== SOURCE TEXT ==

Readers are invited to submit letters pertaining to key issues and general observations concerning the election campaigns. However, we will not publish letters or submissions that directly endorse or criticize candidates for state or local offices, nor submissions from the candidates or their representatives.

It's no secret that housing has been through a tough period. The turbulent economy of the past few years has led to some fundamental misconceptions about how real estate works as an investment, along with a loss of confidence in the value of home ownership.

It's time to restore some perspective.

Historically, real estate prices track closely with the rate of inflation. Unfortunately, the last 10 years led many to believe that real estate "should" appreciate at 5 percent to 10 percent per year, or more.

Because all real estate must be affordable for the people who live there, whether tenants or owners, such rates of appreciation are rarely sustainable. We've seen recently what happens when prices lose touch with their fundamentals.

The good news is that, in the aggregate, prices have returned to their long-term baseline. Because everyone has to live somewhere, demand for housing grows steadily over time.

===
== RECORDED DATA ==

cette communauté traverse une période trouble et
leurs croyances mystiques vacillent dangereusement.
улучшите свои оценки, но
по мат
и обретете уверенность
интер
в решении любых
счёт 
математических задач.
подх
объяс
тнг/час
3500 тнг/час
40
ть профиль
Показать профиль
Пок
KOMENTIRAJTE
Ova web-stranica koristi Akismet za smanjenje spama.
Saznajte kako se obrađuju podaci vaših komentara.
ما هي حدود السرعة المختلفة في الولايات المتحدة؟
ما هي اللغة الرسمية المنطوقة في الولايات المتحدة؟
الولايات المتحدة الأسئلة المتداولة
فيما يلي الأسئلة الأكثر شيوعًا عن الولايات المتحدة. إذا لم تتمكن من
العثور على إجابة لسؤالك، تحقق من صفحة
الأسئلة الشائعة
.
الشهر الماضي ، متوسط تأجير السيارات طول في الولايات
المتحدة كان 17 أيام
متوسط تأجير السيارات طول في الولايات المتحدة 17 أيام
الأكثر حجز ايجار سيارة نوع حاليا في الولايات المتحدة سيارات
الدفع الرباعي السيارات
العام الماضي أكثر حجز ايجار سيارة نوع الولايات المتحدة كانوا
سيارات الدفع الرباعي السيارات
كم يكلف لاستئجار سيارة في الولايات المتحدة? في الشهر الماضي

===
== RECORDED DATA ==

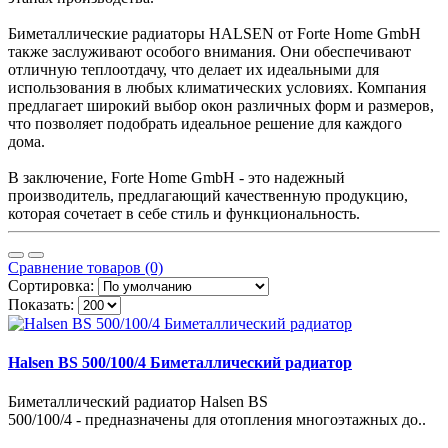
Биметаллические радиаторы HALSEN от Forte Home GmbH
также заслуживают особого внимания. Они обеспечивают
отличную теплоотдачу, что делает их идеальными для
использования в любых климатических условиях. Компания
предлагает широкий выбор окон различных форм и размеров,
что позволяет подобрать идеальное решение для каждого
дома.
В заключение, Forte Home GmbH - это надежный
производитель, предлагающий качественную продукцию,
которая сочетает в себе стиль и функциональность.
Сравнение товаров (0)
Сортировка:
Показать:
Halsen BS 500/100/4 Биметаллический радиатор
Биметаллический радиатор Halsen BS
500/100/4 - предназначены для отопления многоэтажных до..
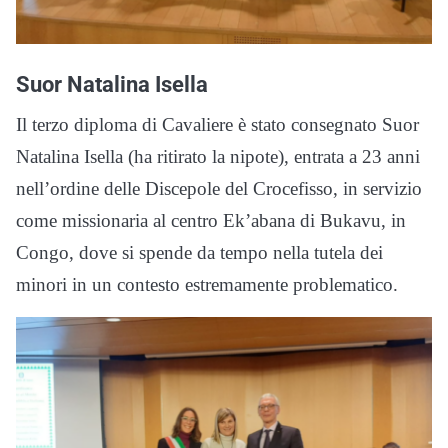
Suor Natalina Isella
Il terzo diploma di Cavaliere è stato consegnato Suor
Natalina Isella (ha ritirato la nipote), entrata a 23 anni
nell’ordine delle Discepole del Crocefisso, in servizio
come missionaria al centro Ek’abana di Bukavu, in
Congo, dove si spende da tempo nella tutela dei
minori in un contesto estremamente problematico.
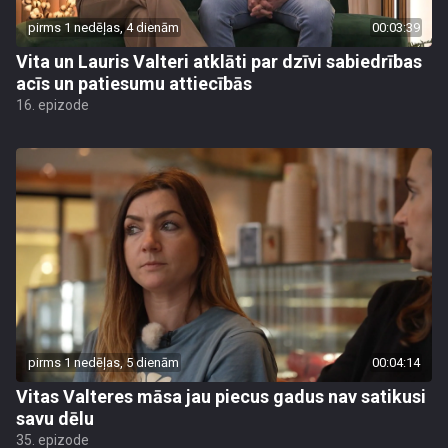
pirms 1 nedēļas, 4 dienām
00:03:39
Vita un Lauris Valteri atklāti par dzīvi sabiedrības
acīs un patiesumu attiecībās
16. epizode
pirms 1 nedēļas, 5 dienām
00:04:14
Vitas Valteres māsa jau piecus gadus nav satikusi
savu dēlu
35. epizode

===

Summarize the housing text above in two sentences.

ANSWER AREA: Housing has been through a tough period, and the turbulent economy has shaken confidence in home ownership and led many to expect annual appreciation of 5 to 10 percent or more, even though real estate prices historically track inflation and such rates are rarely sustainable because housing must stay affordable for the people who live in it. In the aggregate, prices have returned to their long-term baseline, and demand for housing grows steadily over time because everyone has to live somewhere.